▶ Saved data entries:
* * *
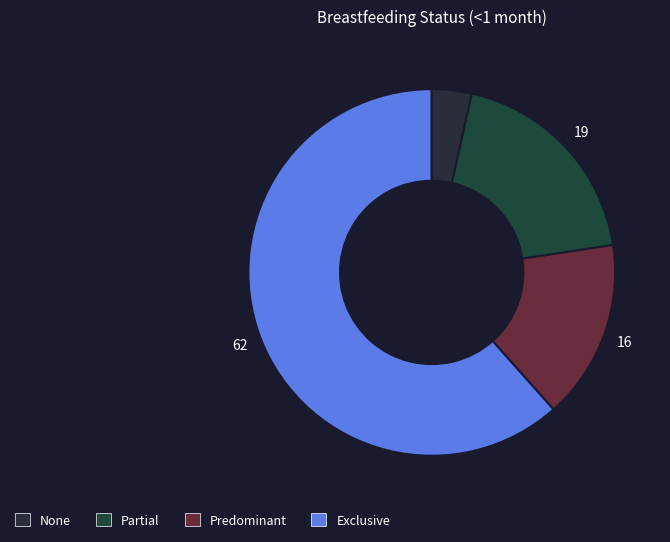

How many segments does this pie chart have?

4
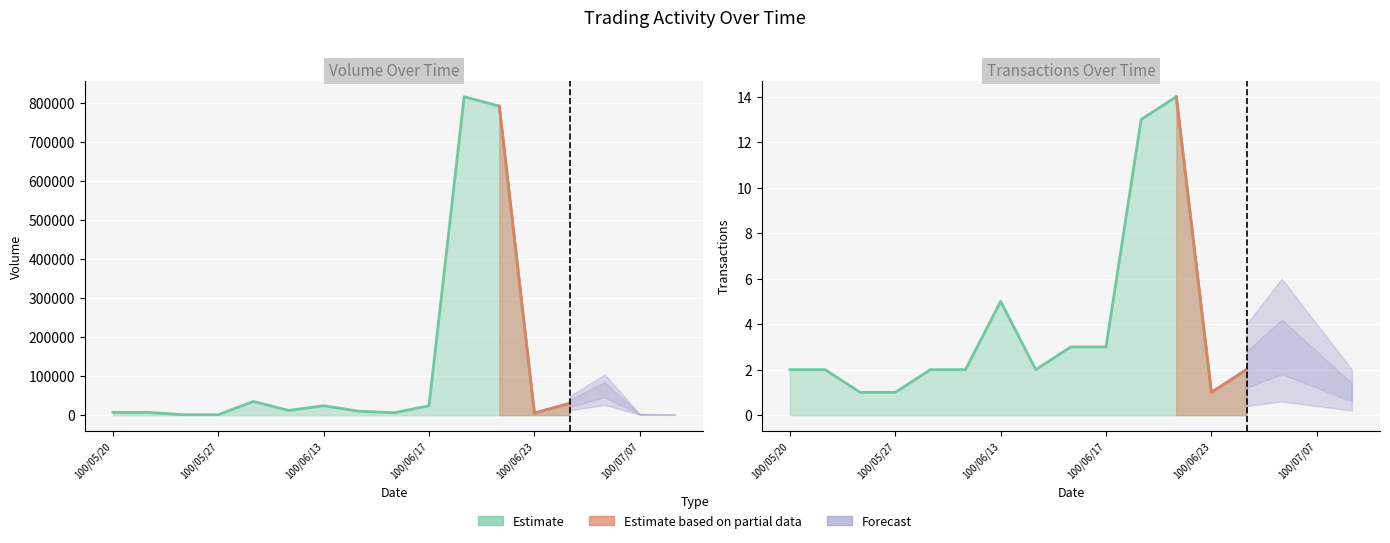

Where is Transactions (col_8) nearest to the value 7?

100/06/13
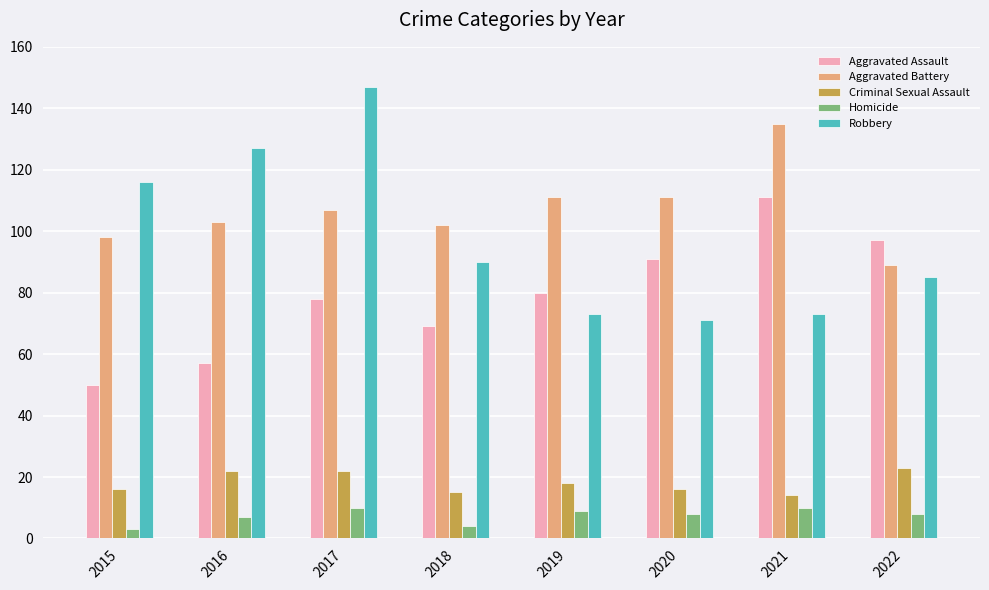

What is the difference between the Aggravated Assault values at 2019 and 2016?

23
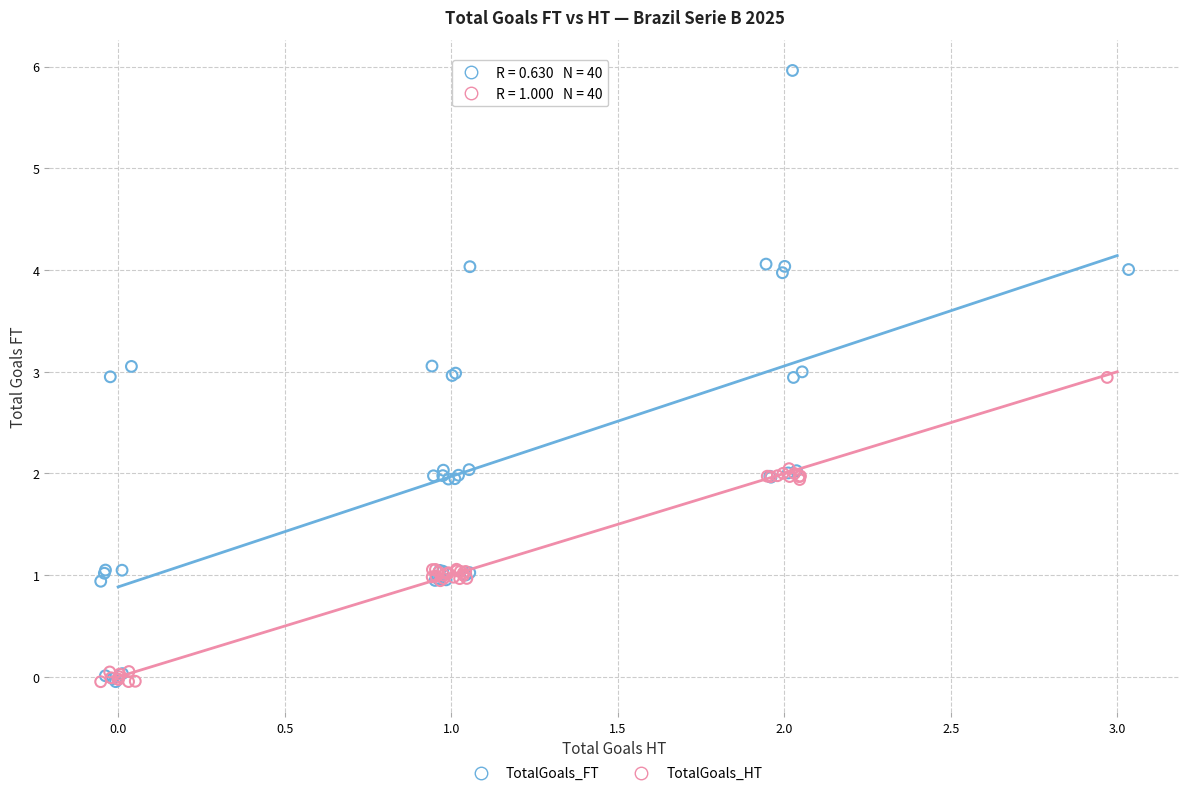

Which series has the widest spread of Y values?

TotalGoals_FT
* * *
▶ What to produce: Report each line of the items above that contains the string "values", copying every such line in full. Matches must agree in case.

▶ Expected output:
What is the difference between the Aggravated Assault values at 2019 and 2016?
Which series has the widest spread of Y values?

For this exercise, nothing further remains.